Transcribed page contents:
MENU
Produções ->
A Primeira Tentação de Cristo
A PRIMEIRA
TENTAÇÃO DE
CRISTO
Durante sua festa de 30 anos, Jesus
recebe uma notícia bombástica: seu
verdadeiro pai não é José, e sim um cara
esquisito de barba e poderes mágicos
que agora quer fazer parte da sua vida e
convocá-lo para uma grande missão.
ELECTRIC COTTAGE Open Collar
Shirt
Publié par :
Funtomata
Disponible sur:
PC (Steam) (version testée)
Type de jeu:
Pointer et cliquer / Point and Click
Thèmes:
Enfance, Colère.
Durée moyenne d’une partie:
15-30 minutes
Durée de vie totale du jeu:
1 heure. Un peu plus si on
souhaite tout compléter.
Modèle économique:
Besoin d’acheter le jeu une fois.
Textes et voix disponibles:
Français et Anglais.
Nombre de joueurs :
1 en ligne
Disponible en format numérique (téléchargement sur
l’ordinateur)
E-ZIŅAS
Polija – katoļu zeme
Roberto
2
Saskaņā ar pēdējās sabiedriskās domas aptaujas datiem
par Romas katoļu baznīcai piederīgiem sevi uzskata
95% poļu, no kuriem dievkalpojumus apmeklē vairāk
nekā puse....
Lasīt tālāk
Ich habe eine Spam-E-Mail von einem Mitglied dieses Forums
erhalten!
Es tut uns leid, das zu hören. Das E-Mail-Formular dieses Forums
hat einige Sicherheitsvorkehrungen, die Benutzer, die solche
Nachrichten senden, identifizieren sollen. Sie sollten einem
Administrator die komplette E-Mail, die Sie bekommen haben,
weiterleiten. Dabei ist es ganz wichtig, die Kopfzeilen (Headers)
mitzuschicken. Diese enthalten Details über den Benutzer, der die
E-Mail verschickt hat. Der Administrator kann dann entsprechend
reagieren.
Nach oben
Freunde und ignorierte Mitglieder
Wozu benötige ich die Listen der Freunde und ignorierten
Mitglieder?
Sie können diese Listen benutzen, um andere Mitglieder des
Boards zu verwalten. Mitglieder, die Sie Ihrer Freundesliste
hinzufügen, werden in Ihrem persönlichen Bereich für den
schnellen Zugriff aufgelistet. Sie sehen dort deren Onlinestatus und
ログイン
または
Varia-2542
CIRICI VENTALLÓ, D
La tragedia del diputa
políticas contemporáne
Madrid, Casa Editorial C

• **What this task involves**
Will you return exactly the lines above from the one with "convocá-lo para uma grande missão." down to the one with "Lasīt tālāk", counting both as part of the range?

• **Expected answer**
convocá-lo para uma grande missão.
ELECTRIC COTTAGE Open Collar
Shirt
Publié par :
Funtomata
Disponible sur:
PC (Steam) (version testée)
Type de jeu:
Pointer et cliquer / Point and Click
Thèmes:
Enfance, Colère.
Durée moyenne d’une partie:
15-30 minutes
Durée de vie totale du jeu:
1 heure. Un peu plus si on
souhaite tout compléter.
Modèle économique:
Besoin d’acheter le jeu une fois.
Textes et voix disponibles:
Français et Anglais.
Nombre de joueurs :
1 en ligne
Disponible en format numérique (téléchargement sur
l’ordinateur)
E-ZIŅAS
Polija – katoļu zeme
Roberto
2
Saskaņā ar pēdējās sabiedriskās domas aptaujas datiem
par Romas katoļu baznīcai piederīgiem sevi uzskata
95% poļu, no kuriem dievkalpojumus apmeklē vairāk
nekā puse....
Lasīt tālāk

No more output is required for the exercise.